Problem: Without the pictures, write out all the lines below exactly as they appear.

Given data:

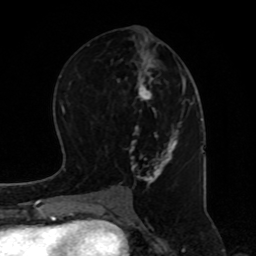
Breast MRI, one axial slice; position 38 of 80 along the scan axis; cropped to one breast; dynamic contrast-enhanced series, time point 2 of 8 at this slice position (early post-contrast); 1.5 T; TE 4.2 ms, TR 7 ms; 2 mm slice thickness; 256 × 256 image matrix, field of view 170 × 170 mm. Female patient.
Outlined on this slice (semi-automatically segmented with operator editing):
- enhancing-tissue mask used for the functional tumour volume (all voxels passing the contrast-enhancement thresholds inside the analysis volume; usually the tumour): bounding box <119,25,186,191> (left, top, right, bottom; pixels)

Answer to the exercise:
Breast MRI, one axial slice; position 38 of 80 along the scan axis; cropped to one breast; dynamic contrast-enhanced series, time point 2 of 8 at this slice position (early post-contrast); 1.5 T; TE 4.2 ms, TR 7 ms; 2 mm slice thickness; 256 × 256 image matrix, field of view 170 × 170 mm. Female patient.
Outlined on this slice (semi-automatically segmented with operator editing):
- enhancing-tissue mask used for the functional tumour volume (all voxels passing the contrast-enhancement thresholds inside the analysis volume; usually the tumour): bounding box <119,25,186,191> (left, top, right, bottom; pixels)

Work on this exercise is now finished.